■ **Part of a data file**
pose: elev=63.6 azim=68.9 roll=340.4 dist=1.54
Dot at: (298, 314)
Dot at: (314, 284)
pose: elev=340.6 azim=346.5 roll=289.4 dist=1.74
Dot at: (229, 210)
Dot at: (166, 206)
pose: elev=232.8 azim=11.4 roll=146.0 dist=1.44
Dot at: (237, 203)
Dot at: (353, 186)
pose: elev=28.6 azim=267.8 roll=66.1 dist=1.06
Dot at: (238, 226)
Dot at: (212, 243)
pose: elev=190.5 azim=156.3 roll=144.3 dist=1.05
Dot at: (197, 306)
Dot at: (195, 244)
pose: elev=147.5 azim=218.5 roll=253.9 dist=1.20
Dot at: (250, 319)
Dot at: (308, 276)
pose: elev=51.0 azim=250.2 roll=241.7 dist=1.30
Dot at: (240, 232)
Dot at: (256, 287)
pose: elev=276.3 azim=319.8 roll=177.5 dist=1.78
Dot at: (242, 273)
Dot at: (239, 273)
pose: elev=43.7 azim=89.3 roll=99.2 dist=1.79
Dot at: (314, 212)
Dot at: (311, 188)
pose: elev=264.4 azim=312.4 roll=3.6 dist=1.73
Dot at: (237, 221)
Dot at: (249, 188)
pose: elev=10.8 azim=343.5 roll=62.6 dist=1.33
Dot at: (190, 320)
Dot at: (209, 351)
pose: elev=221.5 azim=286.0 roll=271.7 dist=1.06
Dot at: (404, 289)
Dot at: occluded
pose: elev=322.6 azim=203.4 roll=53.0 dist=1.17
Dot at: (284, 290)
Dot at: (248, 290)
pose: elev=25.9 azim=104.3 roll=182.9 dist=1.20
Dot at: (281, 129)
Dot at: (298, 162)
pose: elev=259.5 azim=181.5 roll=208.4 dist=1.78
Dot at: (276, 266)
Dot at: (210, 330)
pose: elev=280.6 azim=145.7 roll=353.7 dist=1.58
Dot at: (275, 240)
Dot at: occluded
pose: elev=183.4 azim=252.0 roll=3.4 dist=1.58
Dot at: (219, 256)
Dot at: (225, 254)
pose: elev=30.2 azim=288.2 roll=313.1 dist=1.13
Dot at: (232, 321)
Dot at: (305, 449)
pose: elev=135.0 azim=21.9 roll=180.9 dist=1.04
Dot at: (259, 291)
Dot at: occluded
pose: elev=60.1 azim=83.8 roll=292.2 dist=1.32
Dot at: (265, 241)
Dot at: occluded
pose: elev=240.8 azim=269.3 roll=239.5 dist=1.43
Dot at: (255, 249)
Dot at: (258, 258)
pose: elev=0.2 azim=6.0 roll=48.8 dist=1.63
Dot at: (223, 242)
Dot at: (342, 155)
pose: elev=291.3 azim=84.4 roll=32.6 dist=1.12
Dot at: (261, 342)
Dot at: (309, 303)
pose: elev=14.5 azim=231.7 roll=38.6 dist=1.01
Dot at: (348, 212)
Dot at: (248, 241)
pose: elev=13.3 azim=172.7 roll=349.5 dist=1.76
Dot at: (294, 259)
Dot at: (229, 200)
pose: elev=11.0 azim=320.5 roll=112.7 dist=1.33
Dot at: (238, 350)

■ **Task details**
Copy every item above line for line, with no changes.

■ **Result of this exercise**
pose: elev=63.6 azim=68.9 roll=340.4 dist=1.54
Dot at: (298, 314)
Dot at: (314, 284)
pose: elev=340.6 azim=346.5 roll=289.4 dist=1.74
Dot at: (229, 210)
Dot at: (166, 206)
pose: elev=232.8 azim=11.4 roll=146.0 dist=1.44
Dot at: (237, 203)
Dot at: (353, 186)
pose: elev=28.6 azim=267.8 roll=66.1 dist=1.06
Dot at: (238, 226)
Dot at: (212, 243)
pose: elev=190.5 azim=156.3 roll=144.3 dist=1.05
Dot at: (197, 306)
Dot at: (195, 244)
pose: elev=147.5 azim=218.5 roll=253.9 dist=1.20
Dot at: (250, 319)
Dot at: (308, 276)
pose: elev=51.0 azim=250.2 roll=241.7 dist=1.30
Dot at: (240, 232)
Dot at: (256, 287)
pose: elev=276.3 azim=319.8 roll=177.5 dist=1.78
Dot at: (242, 273)
Dot at: (239, 273)
pose: elev=43.7 azim=89.3 roll=99.2 dist=1.79
Dot at: (314, 212)
Dot at: (311, 188)
pose: elev=264.4 azim=312.4 roll=3.6 dist=1.73
Dot at: (237, 221)
Dot at: (249, 188)
pose: elev=10.8 azim=343.5 roll=62.6 dist=1.33
Dot at: (190, 320)
Dot at: (209, 351)
pose: elev=221.5 azim=286.0 roll=271.7 dist=1.06
Dot at: (404, 289)
Dot at: occluded
pose: elev=322.6 azim=203.4 roll=53.0 dist=1.17
Dot at: (284, 290)
Dot at: (248, 290)
pose: elev=25.9 azim=104.3 roll=182.9 dist=1.20
Dot at: (281, 129)
Dot at: (298, 162)
pose: elev=259.5 azim=181.5 roll=208.4 dist=1.78
Dot at: (276, 266)
Dot at: (210, 330)
pose: elev=280.6 azim=145.7 roll=353.7 dist=1.58
Dot at: (275, 240)
Dot at: occluded
pose: elev=183.4 azim=252.0 roll=3.4 dist=1.58
Dot at: (219, 256)
Dot at: (225, 254)
pose: elev=30.2 azim=288.2 roll=313.1 dist=1.13
Dot at: (232, 321)
Dot at: (305, 449)
pose: elev=135.0 azim=21.9 roll=180.9 dist=1.04
Dot at: (259, 291)
Dot at: occluded
pose: elev=60.1 azim=83.8 roll=292.2 dist=1.32
Dot at: (265, 241)
Dot at: occluded
pose: elev=240.8 azim=269.3 roll=239.5 dist=1.43
Dot at: (255, 249)
Dot at: (258, 258)
pose: elev=0.2 azim=6.0 roll=48.8 dist=1.63
Dot at: (223, 242)
Dot at: (342, 155)
pose: elev=291.3 azim=84.4 roll=32.6 dist=1.12
Dot at: (261, 342)
Dot at: (309, 303)
pose: elev=14.5 azim=231.7 roll=38.6 dist=1.01
Dot at: (348, 212)
Dot at: (248, 241)
pose: elev=13.3 azim=172.7 roll=349.5 dist=1.76
Dot at: (294, 259)
Dot at: (229, 200)
pose: elev=11.0 azim=320.5 roll=112.7 dist=1.33
Dot at: (238, 350)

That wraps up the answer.